▸ PROBLEM REQUIREMENTS
Would you reproduce every line of the material below, word for word and in the same order?

○ ○ ○

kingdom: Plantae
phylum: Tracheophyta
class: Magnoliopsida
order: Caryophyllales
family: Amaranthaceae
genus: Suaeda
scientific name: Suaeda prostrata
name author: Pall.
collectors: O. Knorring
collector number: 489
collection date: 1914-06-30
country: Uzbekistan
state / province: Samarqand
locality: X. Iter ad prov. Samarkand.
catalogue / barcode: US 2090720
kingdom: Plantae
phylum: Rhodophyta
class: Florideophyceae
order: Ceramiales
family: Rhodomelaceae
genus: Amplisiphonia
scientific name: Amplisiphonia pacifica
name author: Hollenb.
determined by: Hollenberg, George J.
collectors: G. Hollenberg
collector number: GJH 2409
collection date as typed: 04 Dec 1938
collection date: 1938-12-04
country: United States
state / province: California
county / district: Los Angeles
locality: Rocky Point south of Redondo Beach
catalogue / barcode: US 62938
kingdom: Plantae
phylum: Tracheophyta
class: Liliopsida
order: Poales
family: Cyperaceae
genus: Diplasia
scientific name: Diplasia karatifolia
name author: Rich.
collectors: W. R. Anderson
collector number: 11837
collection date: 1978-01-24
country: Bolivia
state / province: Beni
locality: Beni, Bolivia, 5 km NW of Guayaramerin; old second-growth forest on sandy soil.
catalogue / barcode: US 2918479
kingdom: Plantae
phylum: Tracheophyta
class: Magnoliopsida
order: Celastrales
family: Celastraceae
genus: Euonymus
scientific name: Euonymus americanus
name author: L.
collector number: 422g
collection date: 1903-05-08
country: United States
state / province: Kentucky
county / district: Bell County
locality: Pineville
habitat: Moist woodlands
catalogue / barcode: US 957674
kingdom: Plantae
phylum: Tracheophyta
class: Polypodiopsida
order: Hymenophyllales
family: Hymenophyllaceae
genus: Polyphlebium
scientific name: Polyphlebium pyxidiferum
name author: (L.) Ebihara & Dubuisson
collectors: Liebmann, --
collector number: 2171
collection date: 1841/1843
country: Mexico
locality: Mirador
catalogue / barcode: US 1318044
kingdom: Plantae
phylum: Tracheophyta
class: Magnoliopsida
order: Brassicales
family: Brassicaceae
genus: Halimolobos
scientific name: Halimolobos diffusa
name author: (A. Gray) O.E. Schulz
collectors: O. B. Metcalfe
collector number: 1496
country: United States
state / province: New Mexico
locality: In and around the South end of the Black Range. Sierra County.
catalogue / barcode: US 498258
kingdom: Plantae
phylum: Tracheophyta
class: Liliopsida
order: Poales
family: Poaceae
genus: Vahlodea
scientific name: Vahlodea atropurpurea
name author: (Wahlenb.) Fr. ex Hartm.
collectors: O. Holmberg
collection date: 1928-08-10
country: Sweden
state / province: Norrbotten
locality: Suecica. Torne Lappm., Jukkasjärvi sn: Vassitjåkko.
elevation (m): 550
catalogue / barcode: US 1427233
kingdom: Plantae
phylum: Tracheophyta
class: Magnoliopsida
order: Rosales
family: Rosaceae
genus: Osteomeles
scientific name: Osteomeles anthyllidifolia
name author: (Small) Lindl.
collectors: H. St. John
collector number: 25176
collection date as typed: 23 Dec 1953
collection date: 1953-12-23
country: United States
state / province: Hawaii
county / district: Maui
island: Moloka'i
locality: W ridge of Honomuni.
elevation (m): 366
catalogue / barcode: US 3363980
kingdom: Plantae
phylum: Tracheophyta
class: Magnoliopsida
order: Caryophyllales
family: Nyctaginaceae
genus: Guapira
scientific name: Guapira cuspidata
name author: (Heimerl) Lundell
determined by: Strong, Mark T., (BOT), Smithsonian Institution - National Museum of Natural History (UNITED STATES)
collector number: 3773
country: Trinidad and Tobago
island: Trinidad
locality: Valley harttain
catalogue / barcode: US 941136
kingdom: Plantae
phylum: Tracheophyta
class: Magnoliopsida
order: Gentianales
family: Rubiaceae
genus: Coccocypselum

○ ○ ○

▸ SOLUTION
kingdom: Plantae
phylum: Tracheophyta
class: Magnoliopsida
order: Caryophyllales
family: Amaranthaceae
genus: Suaeda
scientific name: Suaeda prostrata
name author: Pall.
collectors: O. Knorring
collector number: 489
collection date: 1914-06-30
country: Uzbekistan
state / province: Samarqand
locality: X. Iter ad prov. Samarkand.
catalogue / barcode: US 2090720
kingdom: Plantae
phylum: Rhodophyta
class: Florideophyceae
order: Ceramiales
family: Rhodomelaceae
genus: Amplisiphonia
scientific name: Amplisiphonia pacifica
name author: Hollenb.
determined by: Hollenberg, George J.
collectors: G. Hollenberg
collector number: GJH 2409
collection date as typed: 04 Dec 1938
collection date: 1938-12-04
country: United States
state / province: California
county / district: Los Angeles
locality: Rocky Point south of Redondo Beach
catalogue / barcode: US 62938
kingdom: Plantae
phylum: Tracheophyta
class: Liliopsida
order: Poales
family: Cyperaceae
genus: Diplasia
scientific name: Diplasia karatifolia
name author: Rich.
collectors: W. R. Anderson
collector number: 11837
collection date: 1978-01-24
country: Bolivia
state / province: Beni
locality: Beni, Bolivia, 5 km NW of Guayaramerin; old second-growth forest on sandy soil.
catalogue / barcode: US 2918479
kingdom: Plantae
phylum: Tracheophyta
class: Magnoliopsida
order: Celastrales
family: Celastraceae
genus: Euonymus
scientific name: Euonymus americanus
name author: L.
collector number: 422g
collection date: 1903-05-08
country: United States
state / province: Kentucky
county / district: Bell County
locality: Pineville
habitat: Moist woodlands
catalogue / barcode: US 957674
kingdom: Plantae
phylum: Tracheophyta
class: Polypodiopsida
order: Hymenophyllales
family: Hymenophyllaceae
genus: Polyphlebium
scientific name: Polyphlebium pyxidiferum
name author: (L.) Ebihara & Dubuisson
collectors: Liebmann, --
collector number: 2171
collection date: 1841/1843
country: Mexico
locality: Mirador
catalogue / barcode: US 1318044
kingdom: Plantae
phylum: Tracheophyta
class: Magnoliopsida
order: Brassicales
family: Brassicaceae
genus: Halimolobos
scientific name: Halimolobos diffusa
name author: (A. Gray) O.E. Schulz
collectors: O. B. Metcalfe
collector number: 1496
country: United States
state / province: New Mexico
locality: In and around the South end of the Black Range. Sierra County.
catalogue / barcode: US 498258
kingdom: Plantae
phylum: Tracheophyta
class: Liliopsida
order: Poales
family: Poaceae
genus: Vahlodea
scientific name: Vahlodea atropurpurea
name author: (Wahlenb.) Fr. ex Hartm.
collectors: O. Holmberg
collection date: 1928-08-10
country: Sweden
state / province: Norrbotten
locality: Suecica. Torne Lappm., Jukkasjärvi sn: Vassitjåkko.
elevation (m): 550
catalogue / barcode: US 1427233
kingdom: Plantae
phylum: Tracheophyta
class: Magnoliopsida
order: Rosales
family: Rosaceae
genus: Osteomeles
scientific name: Osteomeles anthyllidifolia
name author: (Small) Lindl.
collectors: H. St. John
collector number: 25176
collection date as typed: 23 Dec 1953
collection date: 1953-12-23
country: United States
state / province: Hawaii
county / district: Maui
island: Moloka'i
locality: W ridge of Honomuni.
elevation (m): 366
catalogue / barcode: US 3363980
kingdom: Plantae
phylum: Tracheophyta
class: Magnoliopsida
order: Caryophyllales
family: Nyctaginaceae
genus: Guapira
scientific name: Guapira cuspidata
name author: (Heimerl) Lundell
determined by: Strong, Mark T., (BOT), Smithsonian Institution - National Museum of Natural History (UNITED STATES)
collector number: 3773
country: Trinidad and Tobago
island: Trinidad
locality: Valley harttain
catalogue / barcode: US 941136
kingdom: Plantae
phylum: Tracheophyta
class: Magnoliopsida
order: Gentianales
family: Rubiaceae
genus: Coccocypselum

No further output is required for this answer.